A company that has tremendous human systems in place but no solid business systems will not excel. There must be integration and interdependence in order to achieve sustainable success. And again, we must prudently establish objectives and measures around our systems in order to measure how successfully we are integrating our processes.

Jim Collins has said you must get the right people on the bus and put them in the right seats. You may have a superb sales system, for example, but if the person who is working within that system isn’t a solid sales professional—if he or she doesn’t like prospecting, doesn’t ask probing questions, doesn’t listen well, and/or is afraid to ask for the order—your sales system won’t succeed. Conversely, you might have a very engaging, aggressive individual who writes a ton of business, but the fulfillment system is defective; orders are delivered late or completed incorrectly. That sales person is handcuffed by a faulty system.

Labor to integrate the best business systems and the best human systems; then make sure to place the right people in those systems. As you set objectives for this integration and establish measures for it, people come to understand systemic thinking. You create process maps that enable people to actually see that your systems—upstream processes, downstream processes, and cross-stream processes—are integrated and interrelated.
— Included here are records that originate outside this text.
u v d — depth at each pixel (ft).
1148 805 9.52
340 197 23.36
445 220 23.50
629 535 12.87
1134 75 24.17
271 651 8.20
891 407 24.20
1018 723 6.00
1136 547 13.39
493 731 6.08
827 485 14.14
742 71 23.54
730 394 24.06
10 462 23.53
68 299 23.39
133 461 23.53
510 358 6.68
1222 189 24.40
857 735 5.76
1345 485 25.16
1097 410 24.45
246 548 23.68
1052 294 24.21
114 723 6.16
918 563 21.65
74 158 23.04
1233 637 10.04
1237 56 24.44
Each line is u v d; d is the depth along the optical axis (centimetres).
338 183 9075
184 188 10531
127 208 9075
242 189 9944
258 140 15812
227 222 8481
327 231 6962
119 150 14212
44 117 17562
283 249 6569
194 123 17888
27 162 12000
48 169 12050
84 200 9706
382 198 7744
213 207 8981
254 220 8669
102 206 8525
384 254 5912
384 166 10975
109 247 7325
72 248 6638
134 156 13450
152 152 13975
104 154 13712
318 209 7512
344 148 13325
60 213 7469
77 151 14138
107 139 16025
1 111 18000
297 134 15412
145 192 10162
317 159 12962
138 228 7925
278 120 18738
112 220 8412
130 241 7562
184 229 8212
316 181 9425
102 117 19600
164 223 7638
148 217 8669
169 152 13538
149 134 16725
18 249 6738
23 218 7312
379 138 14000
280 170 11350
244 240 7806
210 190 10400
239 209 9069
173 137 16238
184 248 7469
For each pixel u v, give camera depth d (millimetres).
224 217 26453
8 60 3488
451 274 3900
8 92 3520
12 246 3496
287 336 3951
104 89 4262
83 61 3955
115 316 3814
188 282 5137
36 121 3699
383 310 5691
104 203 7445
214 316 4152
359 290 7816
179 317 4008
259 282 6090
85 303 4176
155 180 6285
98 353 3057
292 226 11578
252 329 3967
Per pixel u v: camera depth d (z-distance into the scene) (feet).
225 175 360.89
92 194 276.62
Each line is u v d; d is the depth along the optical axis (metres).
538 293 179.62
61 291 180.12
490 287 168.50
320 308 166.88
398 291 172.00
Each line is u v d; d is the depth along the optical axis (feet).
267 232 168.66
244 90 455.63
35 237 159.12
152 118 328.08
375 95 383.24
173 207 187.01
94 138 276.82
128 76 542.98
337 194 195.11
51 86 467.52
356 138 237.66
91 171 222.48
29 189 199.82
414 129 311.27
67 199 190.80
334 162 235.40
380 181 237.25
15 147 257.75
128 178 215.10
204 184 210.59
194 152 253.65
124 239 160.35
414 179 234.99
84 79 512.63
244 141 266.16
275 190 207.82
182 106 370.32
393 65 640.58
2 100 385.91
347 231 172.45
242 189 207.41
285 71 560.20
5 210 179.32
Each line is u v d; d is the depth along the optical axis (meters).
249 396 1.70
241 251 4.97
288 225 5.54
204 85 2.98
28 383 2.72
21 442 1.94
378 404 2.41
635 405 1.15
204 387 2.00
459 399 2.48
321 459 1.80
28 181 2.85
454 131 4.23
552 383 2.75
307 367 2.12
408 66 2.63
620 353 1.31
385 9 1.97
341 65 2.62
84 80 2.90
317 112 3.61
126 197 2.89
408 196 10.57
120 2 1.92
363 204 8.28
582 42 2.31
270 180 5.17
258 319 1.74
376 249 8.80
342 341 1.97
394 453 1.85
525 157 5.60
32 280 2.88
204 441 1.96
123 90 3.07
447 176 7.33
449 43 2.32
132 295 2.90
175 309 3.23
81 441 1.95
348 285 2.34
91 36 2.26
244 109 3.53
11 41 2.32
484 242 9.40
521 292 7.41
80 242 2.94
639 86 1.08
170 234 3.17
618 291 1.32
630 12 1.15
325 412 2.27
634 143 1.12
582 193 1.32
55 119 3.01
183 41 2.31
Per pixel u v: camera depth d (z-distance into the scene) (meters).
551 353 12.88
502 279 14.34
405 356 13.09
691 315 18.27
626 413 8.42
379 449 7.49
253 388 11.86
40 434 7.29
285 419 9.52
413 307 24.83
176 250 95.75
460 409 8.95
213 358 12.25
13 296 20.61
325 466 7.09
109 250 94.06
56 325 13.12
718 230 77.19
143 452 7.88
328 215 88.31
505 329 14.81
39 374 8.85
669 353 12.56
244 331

How am I connected to the organization’s values and mission? That’s a system. How do my daily responsibilities contribute to the overall vision of the company? That’s a system. How do our programs for employee growth and well-being integrate with our systems for maximizing the external customer experience? When you are asking those kinds of questions, you are thinking systemically. You are seeking out interconnection and interdependence.

The ultimate connection, of course, is an understanding of how our systems function to meet and exceed the needs of our customers. Business is about acquiring customers, keeping those customers, and deepening trust-based relationships with those customers. Everyone in our organization must clearly understand how their job directly adds value to these three critical components of success.